Avoid if your system has very low review volume (under 100 reviews) where simple storage without caching is sufficient.
Real World Examples
Amazon
Amazon uses a rating and review system to allow customers to rate products and write reviews, helping other shoppers make informed decisions.
Airbnb
Airbnb collects ratings and reviews from guests and hosts to build trust and improve service quality.
Uber
Uber uses ratings and reviews to monitor driver and rider behavior and maintain service standards.
Code Example
The before code allows multiple reviews from the same user for the same item, causing duplicates.
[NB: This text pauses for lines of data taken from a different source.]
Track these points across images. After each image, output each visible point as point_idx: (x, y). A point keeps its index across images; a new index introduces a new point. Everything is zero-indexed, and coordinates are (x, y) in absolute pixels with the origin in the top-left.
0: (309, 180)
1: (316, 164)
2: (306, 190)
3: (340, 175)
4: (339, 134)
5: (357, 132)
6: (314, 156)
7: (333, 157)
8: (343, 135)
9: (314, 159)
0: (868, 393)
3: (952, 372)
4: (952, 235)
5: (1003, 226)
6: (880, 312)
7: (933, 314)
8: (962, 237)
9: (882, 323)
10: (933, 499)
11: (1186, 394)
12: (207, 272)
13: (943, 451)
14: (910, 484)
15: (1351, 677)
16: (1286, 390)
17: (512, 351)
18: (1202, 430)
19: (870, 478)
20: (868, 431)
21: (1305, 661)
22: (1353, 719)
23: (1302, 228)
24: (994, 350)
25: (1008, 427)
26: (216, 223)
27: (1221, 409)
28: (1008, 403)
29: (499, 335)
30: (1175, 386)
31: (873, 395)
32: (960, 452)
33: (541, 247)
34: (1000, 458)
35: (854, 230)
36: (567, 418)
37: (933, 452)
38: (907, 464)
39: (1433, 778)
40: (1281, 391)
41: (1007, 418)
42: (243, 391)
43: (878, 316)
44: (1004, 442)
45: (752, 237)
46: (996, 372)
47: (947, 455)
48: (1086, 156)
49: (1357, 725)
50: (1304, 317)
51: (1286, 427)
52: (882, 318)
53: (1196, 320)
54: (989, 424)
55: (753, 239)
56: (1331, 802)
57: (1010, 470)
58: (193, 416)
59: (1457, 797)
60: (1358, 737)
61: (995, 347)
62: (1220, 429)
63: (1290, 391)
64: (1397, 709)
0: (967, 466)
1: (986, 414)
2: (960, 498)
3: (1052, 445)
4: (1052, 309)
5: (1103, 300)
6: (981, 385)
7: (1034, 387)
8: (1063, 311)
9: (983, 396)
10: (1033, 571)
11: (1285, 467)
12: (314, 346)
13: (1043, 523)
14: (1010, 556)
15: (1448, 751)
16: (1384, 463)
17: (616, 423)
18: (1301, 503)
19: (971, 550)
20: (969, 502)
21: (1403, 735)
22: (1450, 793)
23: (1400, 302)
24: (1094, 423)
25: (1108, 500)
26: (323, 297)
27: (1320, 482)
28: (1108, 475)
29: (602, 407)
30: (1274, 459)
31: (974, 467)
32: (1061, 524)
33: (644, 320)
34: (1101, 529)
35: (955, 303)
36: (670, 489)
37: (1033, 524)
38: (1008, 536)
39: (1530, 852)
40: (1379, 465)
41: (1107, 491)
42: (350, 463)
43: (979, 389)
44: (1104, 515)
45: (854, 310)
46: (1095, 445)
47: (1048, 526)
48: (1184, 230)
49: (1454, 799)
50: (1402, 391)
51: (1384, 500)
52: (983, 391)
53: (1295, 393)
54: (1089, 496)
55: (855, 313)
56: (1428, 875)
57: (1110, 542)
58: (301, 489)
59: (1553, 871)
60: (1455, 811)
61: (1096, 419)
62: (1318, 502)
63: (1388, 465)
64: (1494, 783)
The after code uses a dictionary keyed by user and item to ensure only one review exists per user-item pair, allowing updates to overwrite previous reviews.
LLD
### Before: No enforcement of single review per user per item
class Review:
    def __init__(self, user_id, item_id, rating, comment):
        self.user_id = user_id
        self.item_id = item_id
        self.rating = rating
        self.comment = comment

reviews = []

def add_review(review):
    reviews.append(review)


### After: Enforce one review per user per item with update support
class Review:
    def __init__(self, user_id, item_id, rating, comment):
        self.user_id = user_id
        self.item_id = item_id
        self.rating = rating
        self.comment = comment

reviews = {}

# Key: (user_id, item_id)
def add_or_update_review(review):
    key = (review.user_id, review.item_id)
    reviews[key] = review

# Example usage
r1 = Review('user1', 'item1', 5, 'Great product!')
add_or_update_review(r1)
r2 = Review('user1', 'item1', 4, 'Changed my mind, still good.')
add_or_update_review(r2)

print(reviews[("user1", "item1")].rating)  # Outputs: 4
OutputSuccess
Alternatives
Event-driven review processing
Reviews are submitted as events and processed asynchronously to update storage and aggregates.
Use when: Choose when write latency can be relaxed and you want to decouple review submission from processing.
NoSQL document store
Stores reviews as documents without strict schema, allowing flexible review formats.
Use when: Choose when review data varies widely or schema changes frequently.
Summary
A rating and review system must prevent duplicate reviews from the same user on the same item to maintain data integrity.
Using indexes and caching aggregated ratings improves performance for read-heavy workloads.
Supporting review updates and deletes keeps the system flexible and user-friendly.